With most traditional transit technologies, there is little consideration about the variations within that technology. A bus is a bus; a streetcar is a streetcar; and a subway is a subway. Sure, there’s variation between suppliers and models, but those differences are negligible compared to the overall technologies themselves.
That’s one of the real competitive advantages traditional transit technologies possess over cable: Understanding them is simple, and that makes them highly attractive to time-constrained planners, policy-makers and politicians.
Cable is not so simple. While the basic concept behind all the modes remains the same (a vehicle propelled by a moving cable), the variations between the modes tend to cause confusion. Beyond the 4 major families of Cable-Propelled Transit (Gondola, Aerial Tram, Funicular, Cable Car), there exists a wide range of cable transit modes, each with its own advantages and disadvantages.
The key to cable is understanding the strengths and weaknesses of each respective mode and then matching the right mode to the right environment. It’s kind of like pairing wine with food: You’ve got to know the subtleties to do it right.
Over the coming months, I’ll describe these modes and give appropriate examples (probably one per week). But to begin with, let’s just get an idea of how many different modes there are:
- Monocable Detachable Gondola (MDG)
- Bicable Detachable Gondola (BDG)
- Funitel
- Pulsed Gondola
- 3S
- Funicular
- Traditional Funicular
- Cincinnati Funicular
- Hybrid Funicular
- Aerial Tram
- Funifor
- Cable Car
- MiniMetro
- Cable Liner
- Cable LIner Shuttle
There are other modes, too, but these are the major ones. Like I said; it’s just not as easy as “a bus is a bus.”
12 Comments
This may be kind of a dumb question, but wouldn’t the system be far more flexible if the cars were ‘moving’ instead of the cable? Every major turn currently requires a fairly large amount of infrastructure, correct? However, if the car was the only thing moving, wouldn’t these turns require simply a bend in the cable?
Andrew,
The only dumb questions are the ones nobody asks . . . You are correct about requiring infrastructure to turn. You could actually have on board engines in vehicles so that they were moving and not the cable. Systems such as these were actually developed in the mid 20th century, but none of them ever really took off.
Basically it’s a question of trade-offs: If you had on-board engines in the vehicles, yes turning stations would be smaller. But vehicles would be heavier which would mean towers would be larger and more expensive. Vehicles would also be more expensive and Operations and Maintenance costs would go through the roof.
The current thinking is to make sure turning stations are integrated with actual stations for boarders and alighters. In this way, the cost of turning becomes marginal.
That’s not to say that self-propelled cars wouldn’t work. It’s to say that based on current thinking (which could always change) systems such as currently exist provide many operational and economic efficiencies.

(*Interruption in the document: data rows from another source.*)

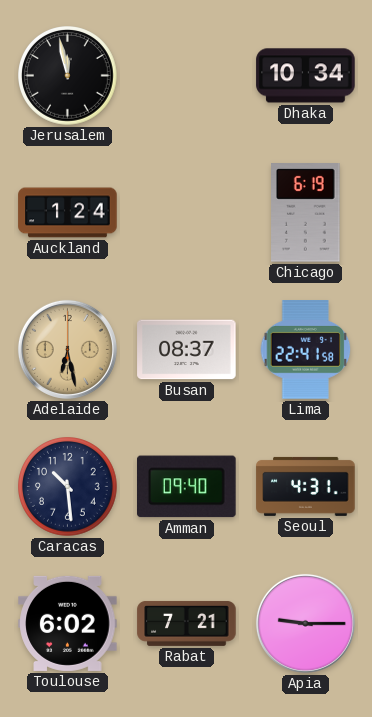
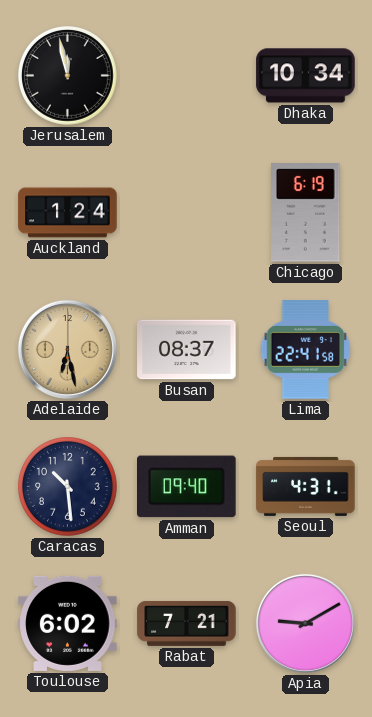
Apia: 9:15 -> 9:10
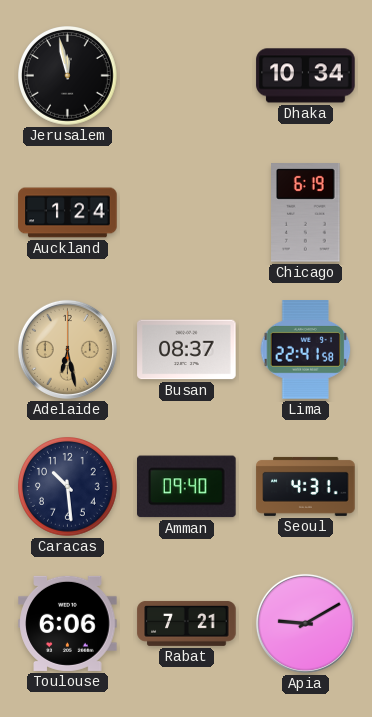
Toulouse: 6:02 -> 6:06
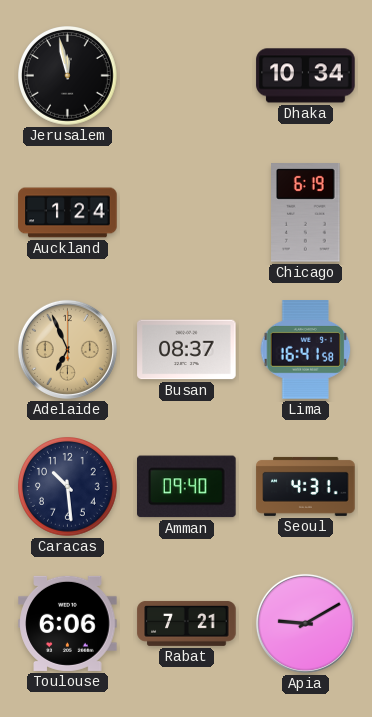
Adelaide: 6:28 -> 6:56
Lima: 22:41 -> 16:41
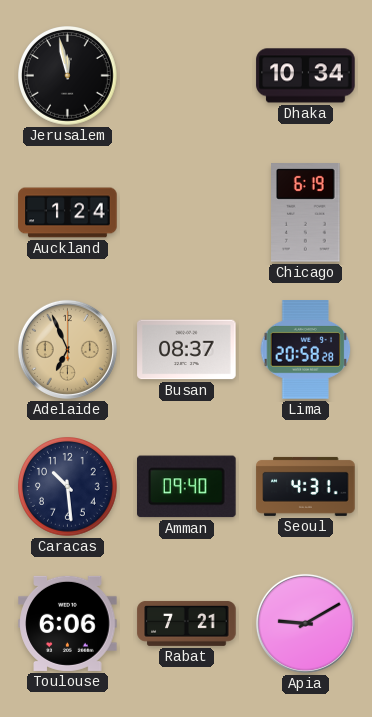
Lima: 16:41 -> 20:58
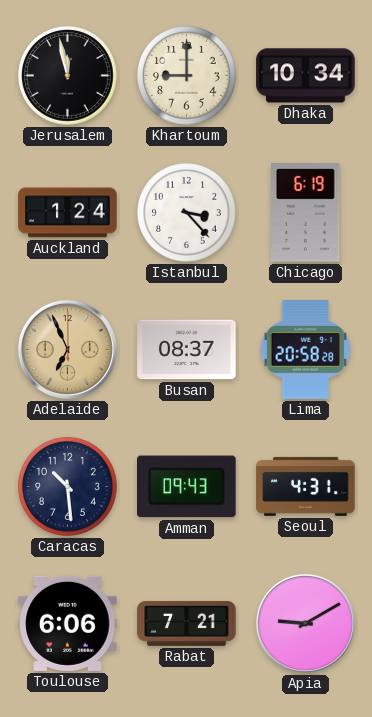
Khartoum: none -> 9:00
Istanbul: none -> 3:23
Amman: 09:40 -> 09:43
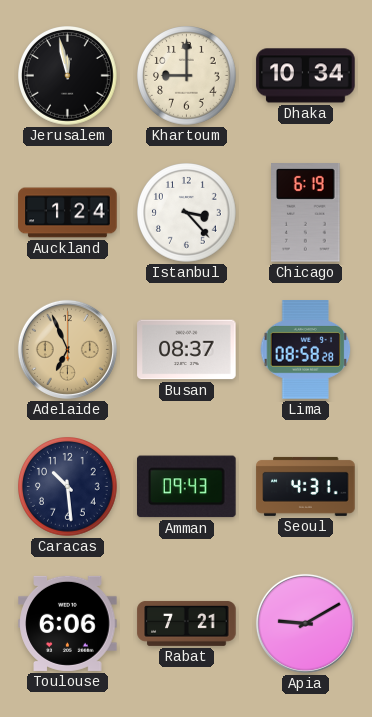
Lima: 20:58 -> 08:58
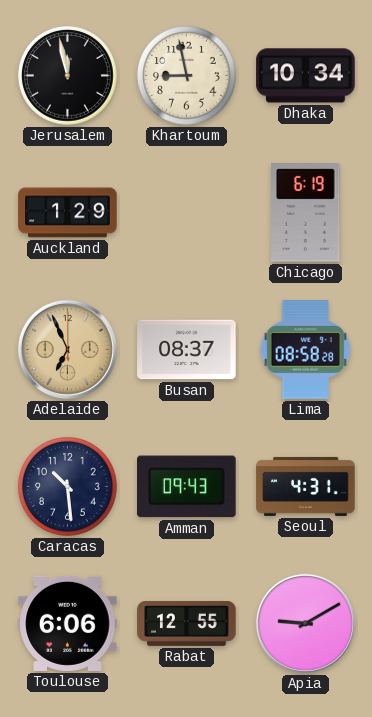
Khartoum: 9:00 -> 8:58
Auckland: 1:24 -> 1:29
Istanbul: 3:23 -> none
Rabat: 7:21 -> 12:55
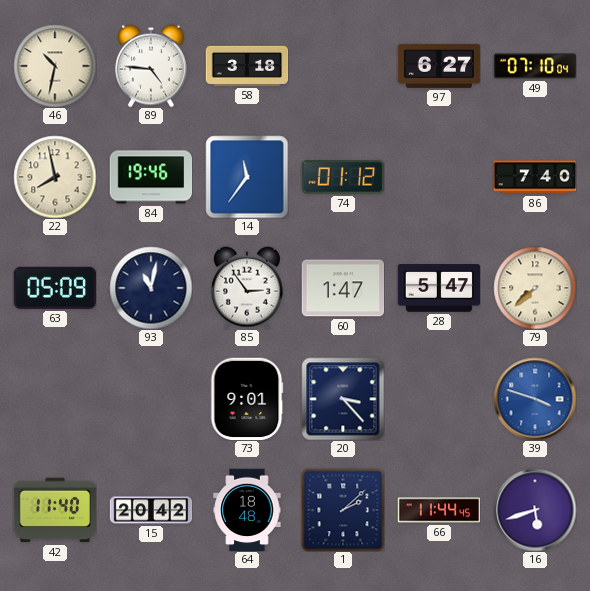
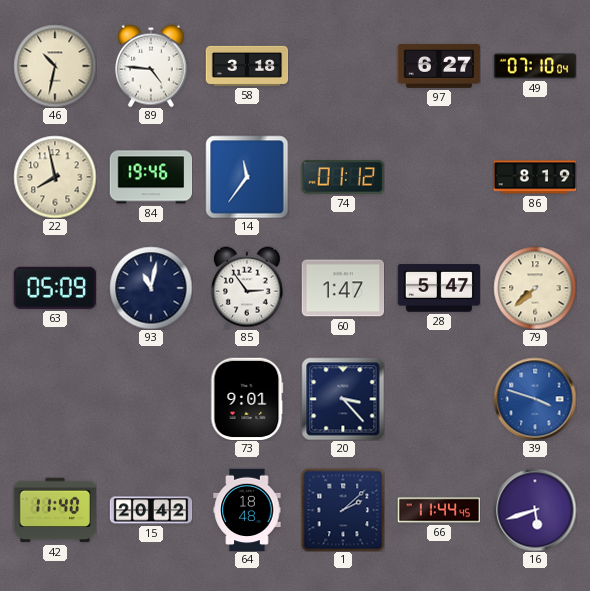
86: 7:40 -> 8:19
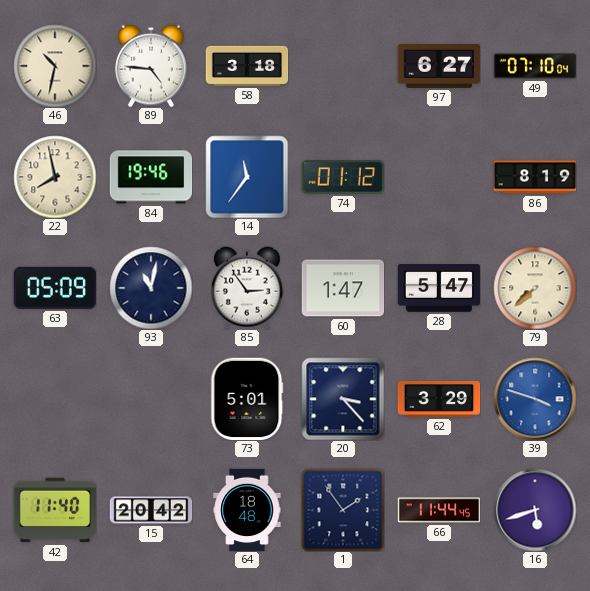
73: 9:01 -> 5:01
62: none -> 3:29
1: 2:08 -> 1:54
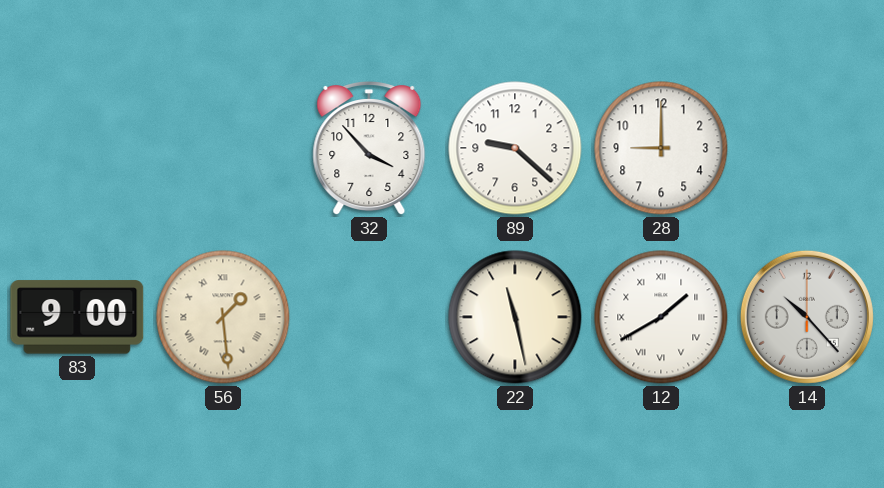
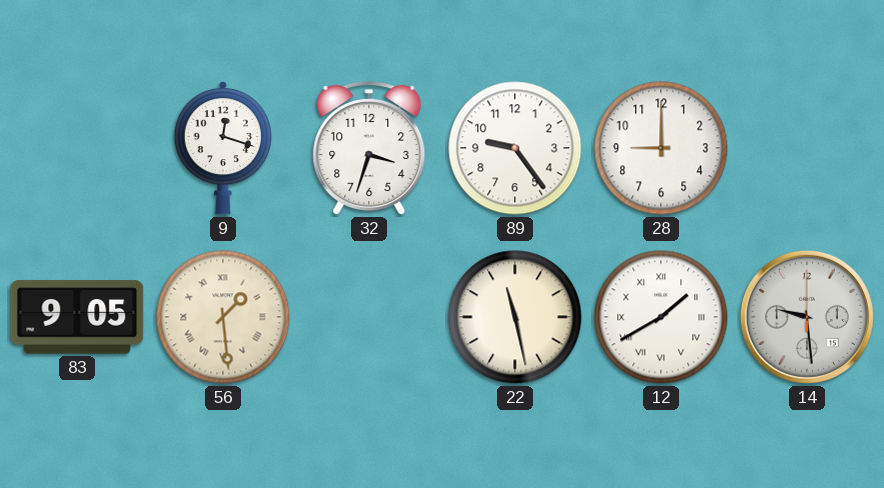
9: none -> 12:18
32: 3:53 -> 3:33
89: 9:22 -> 9:24
83: 9:00 -> 9:05
14: 10:23 -> 9:29
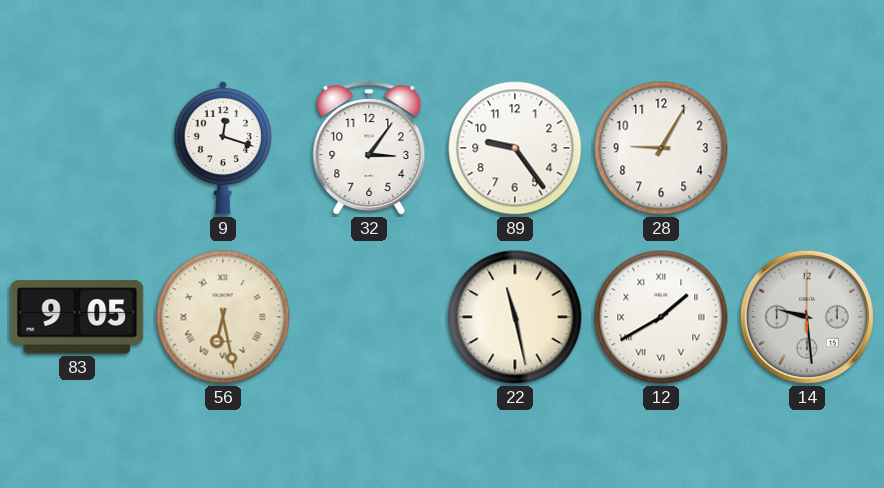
32: 3:33 -> 3:06
28: 9:00 -> 9:05
56: 1:29 -> 6:28
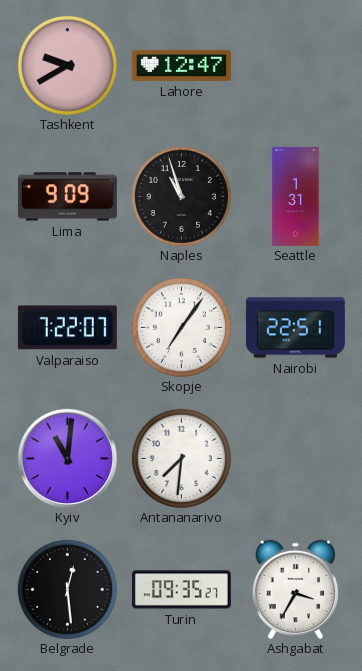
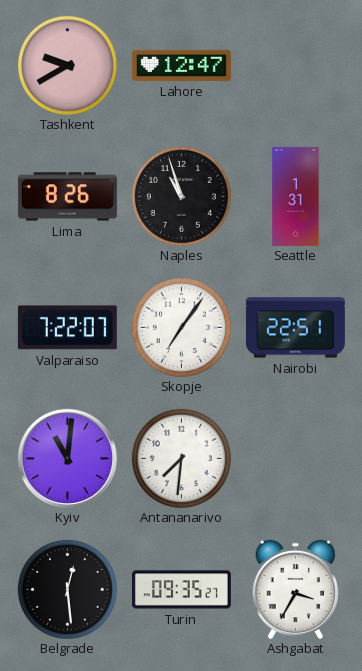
Lima: 9:09 -> 8:26
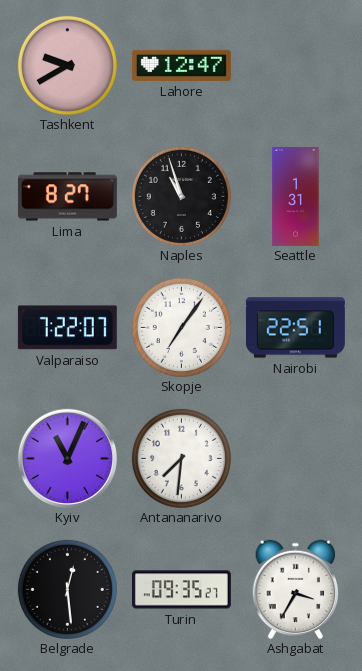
Lima: 8:26 -> 8:27
Kyiv: 11:01 -> 11:04
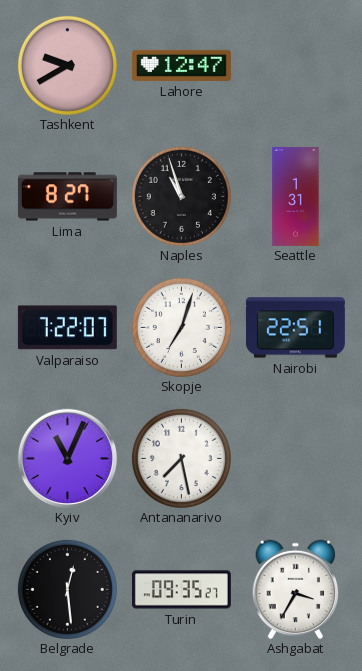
Skopje: 7:06 -> 7:03
Antananarivo: 7:31 -> 7:28
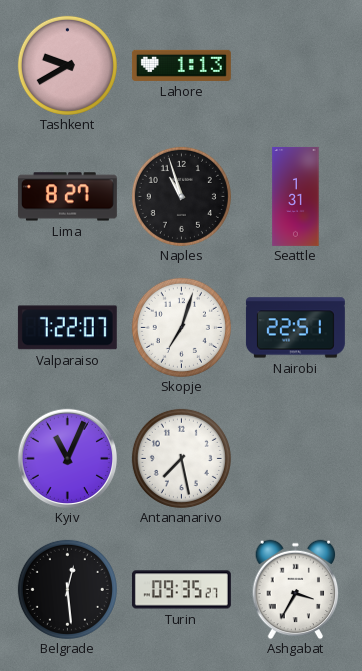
Lahore: 12:47 -> 1:13
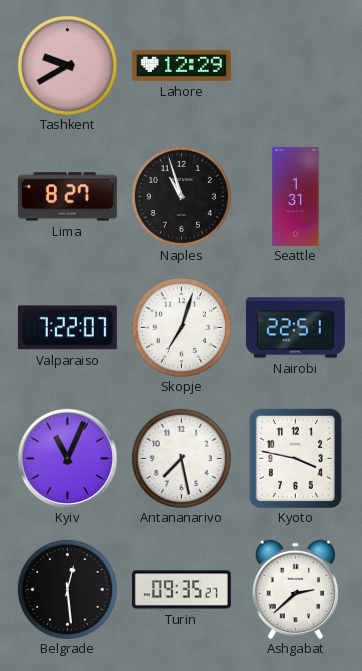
Lahore: 1:13 -> 12:29
Kyoto: none -> 3:47
Ashgabat: 3:35 -> 2:38
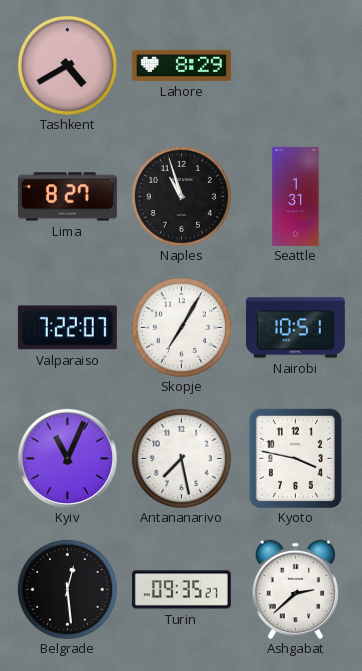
Tashkent: 9:40 -> 4:40
Lahore: 12:29 -> 8:29
Skopje: 7:03 -> 7:05
Nairobi: 22:51 -> 10:51
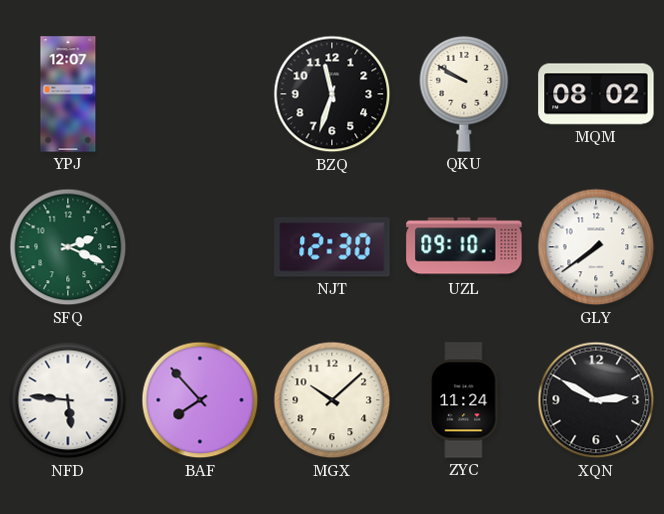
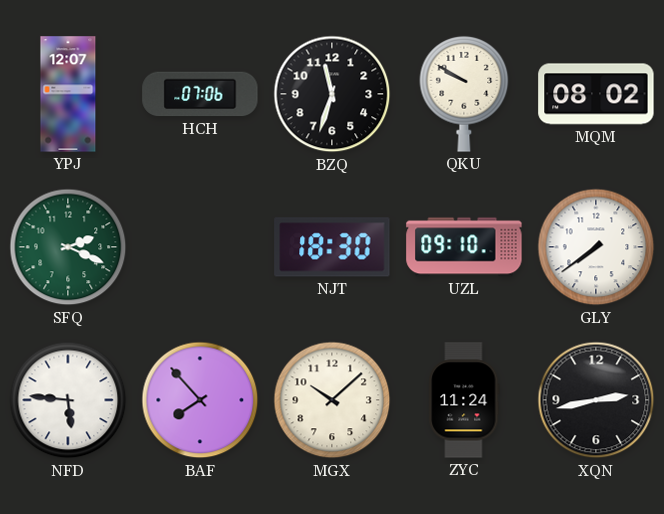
HCH: none -> 07:06
NJT: 12:30 -> 18:30
XQN: 2:50 -> 2:43
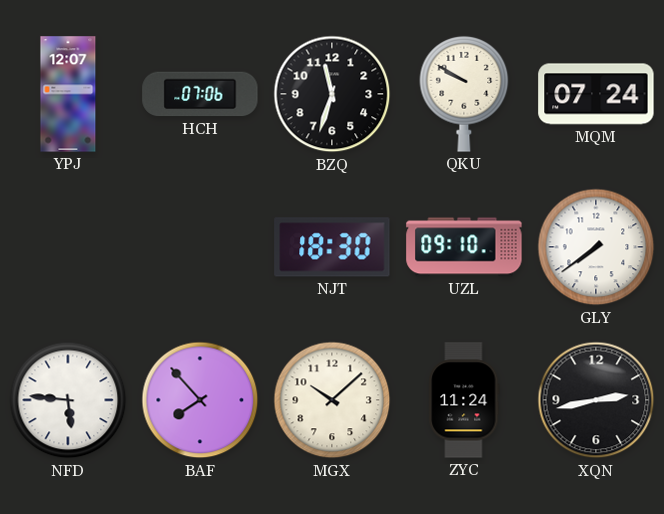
MQM: 08:02 -> 07:24
SFQ: 2:19 -> none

Thanks for the post Steven. My line of thinking with this was that if gondolas were to be run in-median, that a lot of roadways are not exactly straight. Heck, most hydro ROWs are not even perfectly straight lines. If the alignment chosen for the gondola is not very straight, the cost of building the infrastructure for the turning locations may make it far less economical than if it was a straight line.
Andrew,
You are right about that. But the question is: how extreme is the angle? Most gondola systems can withstand on-tower turns of roughly 2 degrees. As long as the turn was a gradual one, then it doesn’t need to be in a perfectly straight alignment. Sharp turns would, however, require a turning station ideally integrated with a standard station.
Steven,
I have read some of your research project and got to tell you, everything is great, but I would like yo know if you have post some aerial technologies history though, because I have been searching and I dont find anything…Anyway Thanks for your help and once again congratulations.
Andrew,
I can definitely do a history post (or a few) sometime in the future. The history is actually quite interesting and dates back to the BC era. Thanks for your interest and support!
Thanks for the post Steven. My line of thinking with this was that if gondolas were to be run in-median, that a lot of roadways are not exactly straight. Heck, most hydro ROWs are not even perfectly straight lines. If the alignment chosen for the gondola is not very straight, the cost of building the infrastructure for the turning locations may make it far less economical than if it was a straight line.
+1
Gondola systems can navigate turns up to two degrees on tower. Anything beyond that would require an angle station or intermediary station. Even using such stations, the cost is still far more economical than other standard transit technologies.
Hello i was wondering if there is a post here on the engine/ electric motor that propells the cables for aerial lifts? If there arent, is there a link or could you post something regarding the specifications of the motors that are currently being used? Thank you =)
Hi Joshua,
We don’t actually have/post that info for a few reasons:
1. Getting into that kind of minutiae can alienate more generalist readers.
2. It’s going to be highly dependent upon manufacturer, location and system configuration.
3. Possible security concerns.
Nevertheless, feel free to throw the question out in our forums. The forums may be small, but there’s a group of dedicated engineers who hang out there and they might be able to help you out a bit more.